Assignment |
Pictures aside, restate the records below exactly as written.

________________

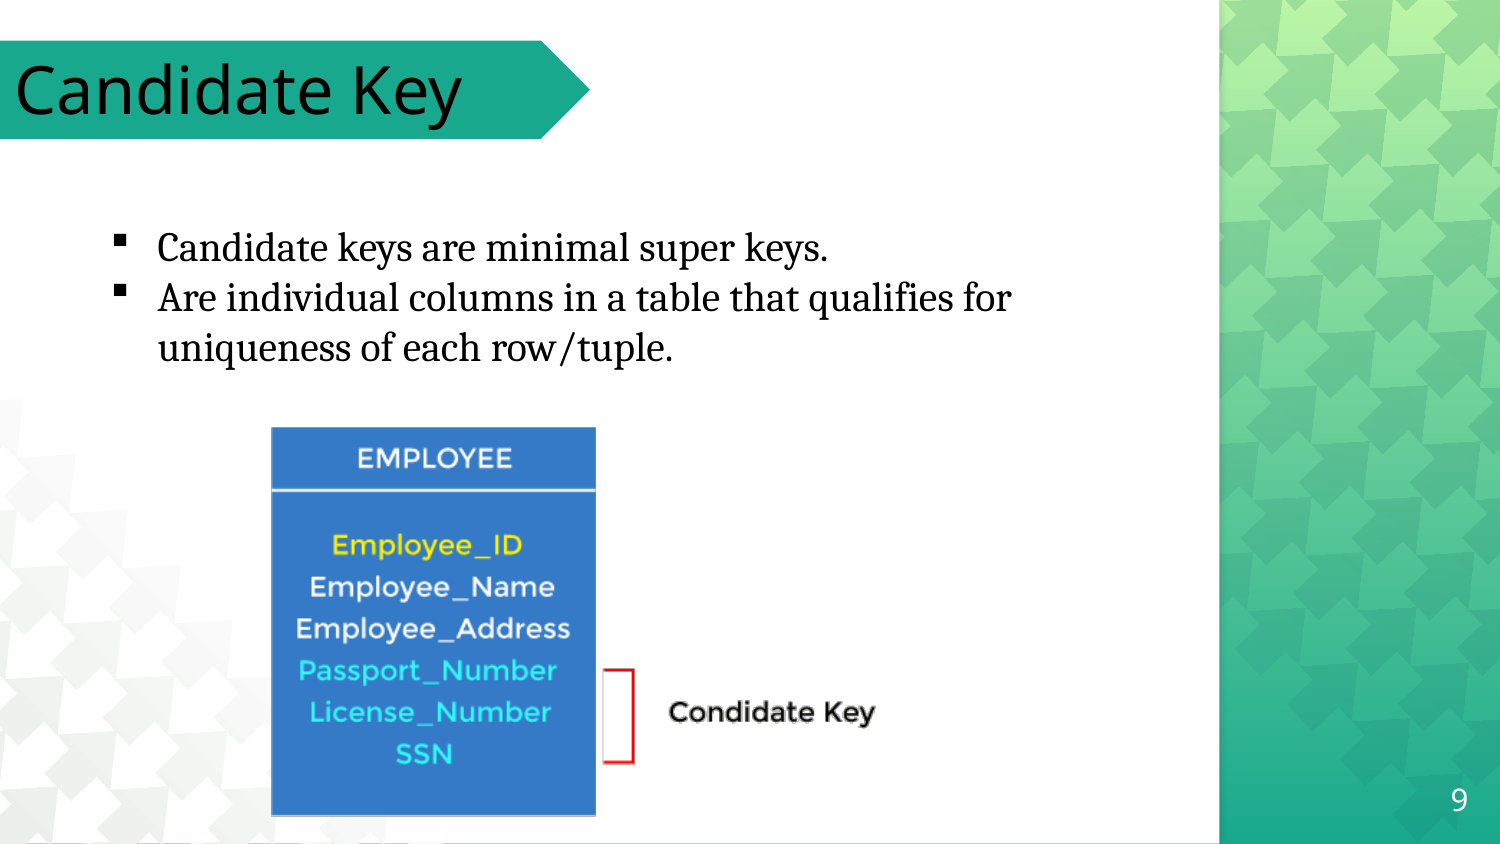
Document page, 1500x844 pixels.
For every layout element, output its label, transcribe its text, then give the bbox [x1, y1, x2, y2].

text_box Candidate Key [0, 40, 582, 136]
text_box [582, 81, 591, 98]
picture [240, 409, 886, 844]
slide_number 9 [1378, 766, 1469, 832]
text_box Candidate keys are minimal super keys. Are individual columns in a table that qualifies for uniqueness of each row/tuple. [95, 212, 1141, 378]
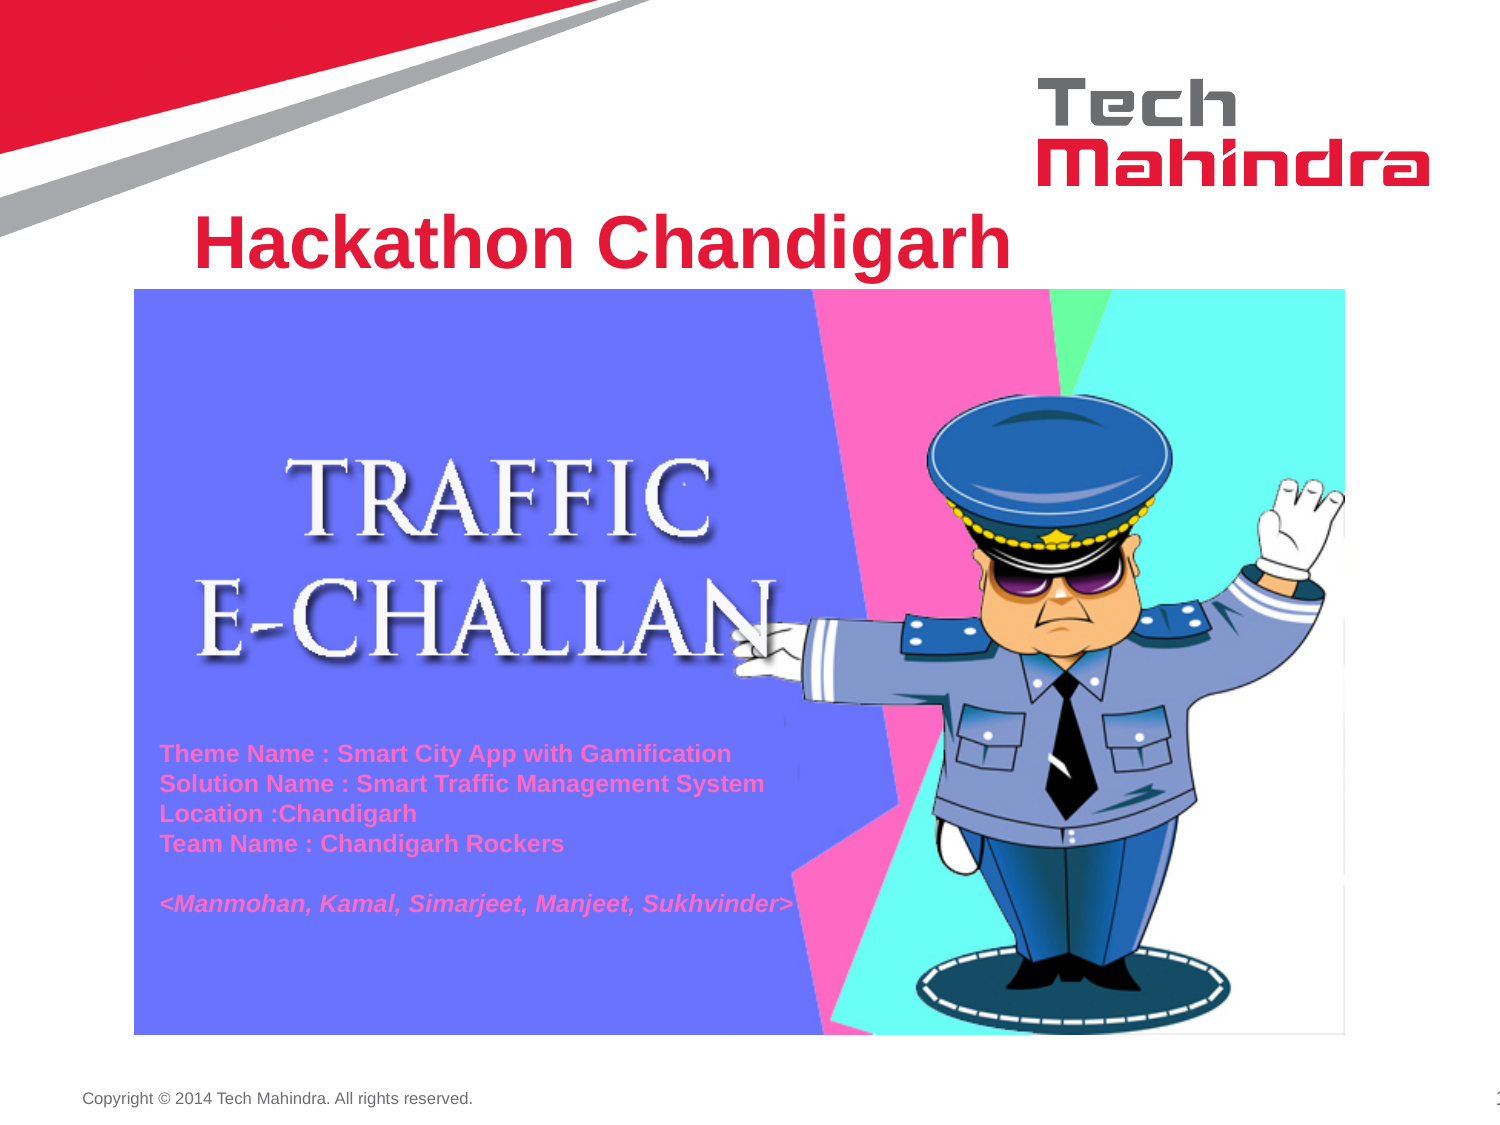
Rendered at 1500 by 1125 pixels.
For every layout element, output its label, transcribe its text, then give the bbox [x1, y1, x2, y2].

picture [134, 288, 1345, 1035]
picture [0, 0, 652, 237]
title Hackathon Chandigarh [192, 193, 1290, 285]
picture [1038, 78, 1429, 186]
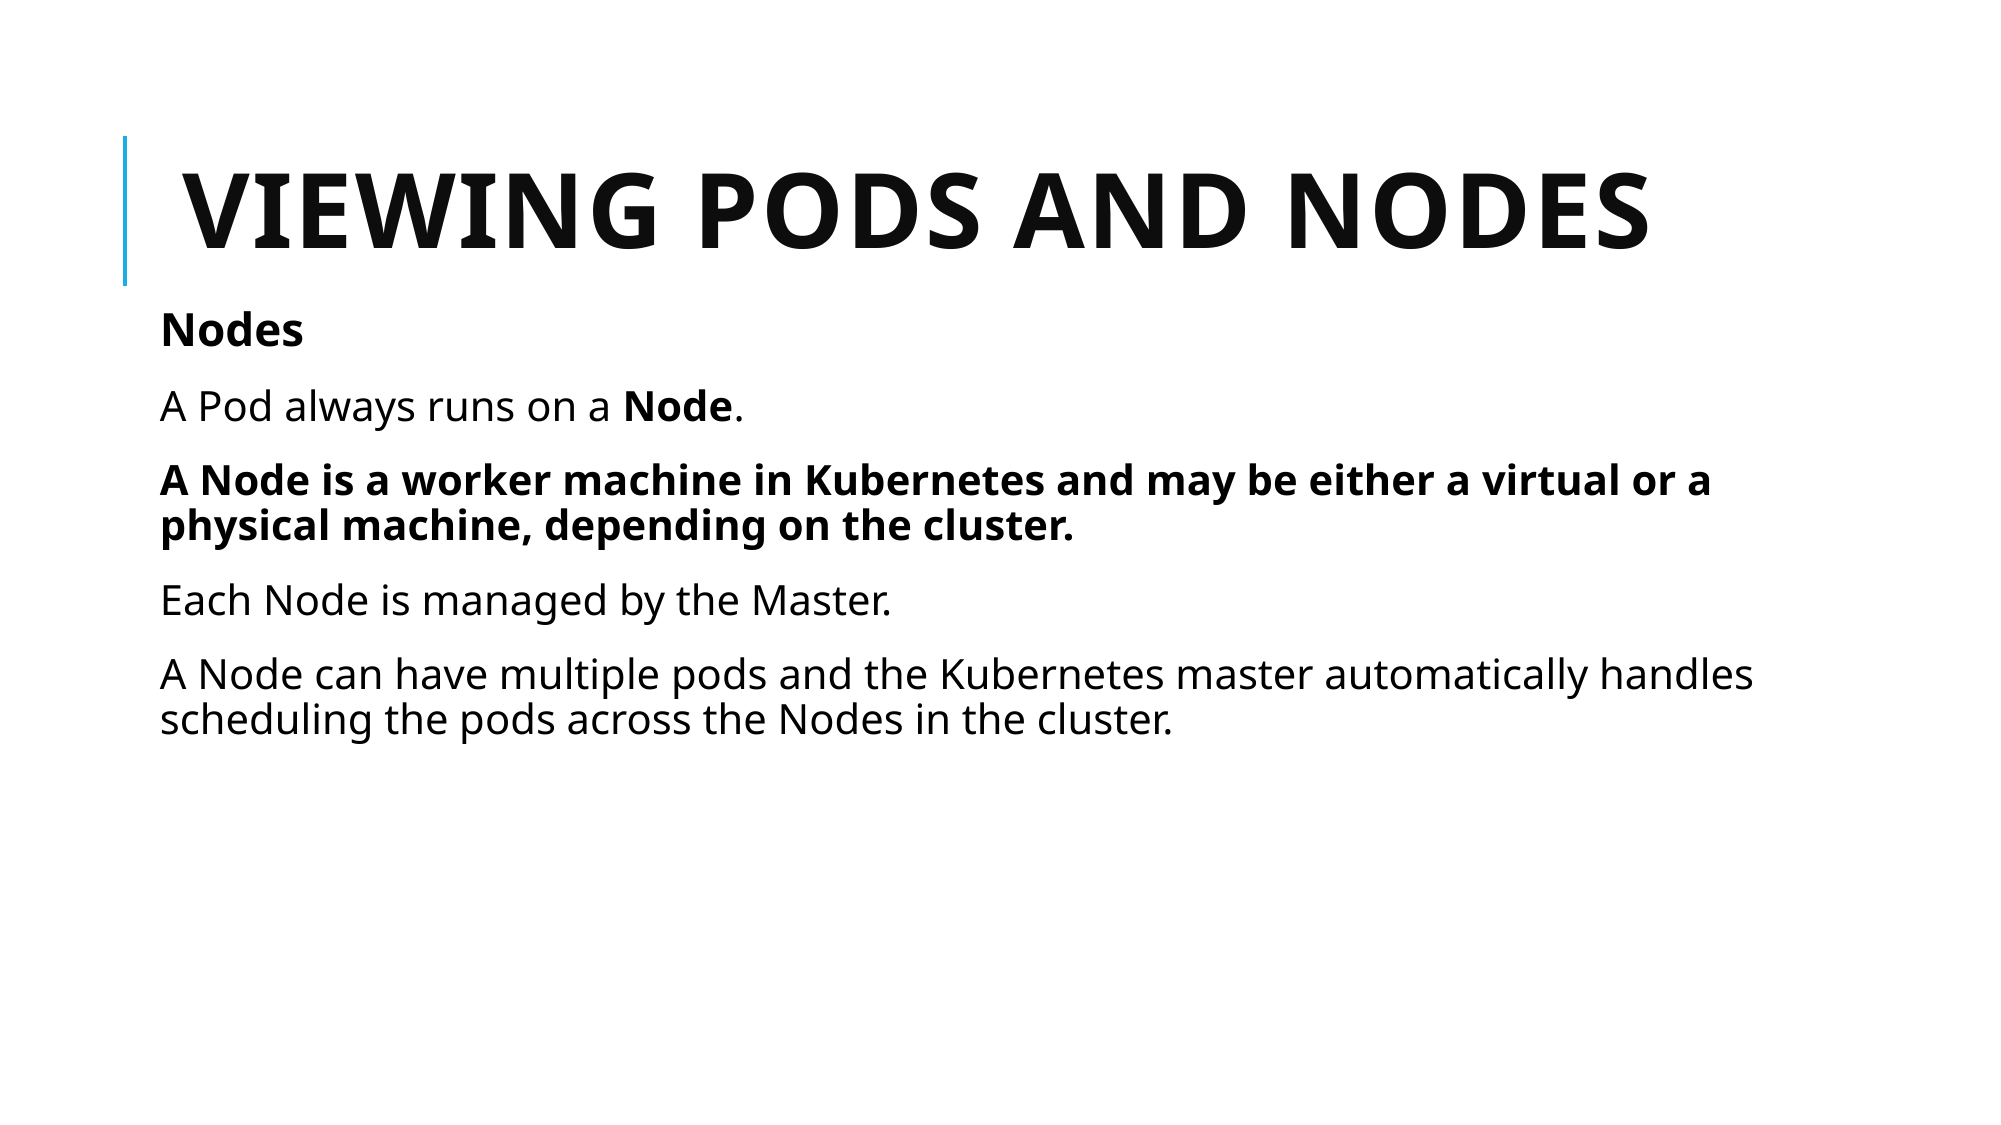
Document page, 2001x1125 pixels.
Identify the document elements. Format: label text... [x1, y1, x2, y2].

title Viewing Pods and Nodes [168, 96, 1763, 299]
list Nodes A Pod always runs on a Node. A Node is a worker machine in Kubernetes and may be either a virtual or a physical machine, depending on the cluster. Each Node is managed by the Master. A Node can have multiple pods and the Kubernetes master automatically handles scheduling the pods across the Nodes in the cluster. [137, 299, 1836, 1014]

________________

Exercise answer |
Document page, 1500x844 pixels.
For every layout element, output its label, transcribe its text, then give the bbox [x1, y1, x2, y2].

text_box Candidate Key [0, 40, 582, 136]
text_box [582, 81, 591, 98]
picture [240, 409, 886, 844]
slide_number 9 [1378, 766, 1469, 832]
text_box Candidate keys are minimal super keys. Are individual columns in a table that qualifies for uniqueness of each row/tuple. [95, 212, 1141, 378]
Rendered at 1500 by 1125 pixels.
For every layout element, output its label, transcribe its text, then give the bbox [x1, y1, x2, y2].

picture [134, 288, 1345, 1035]
picture [0, 0, 652, 237]
title Hackathon Chandigarh [192, 193, 1290, 285]
picture [1038, 78, 1429, 186]
Document page, 2001x1125 pixels.
Identify the document elements. Format: label text... [x1, y1, x2, y2].

title Viewing Pods and Nodes [168, 96, 1763, 299]
list Nodes A Pod always runs on a Node. A Node is a worker machine in Kubernetes and may be either a virtual or a physical machine, depending on the cluster. Each Node is managed by the Master. A Node can have multiple pods and the Kubernetes master automatically handles scheduling the pods across the Nodes in the cluster. [137, 299, 1836, 1014]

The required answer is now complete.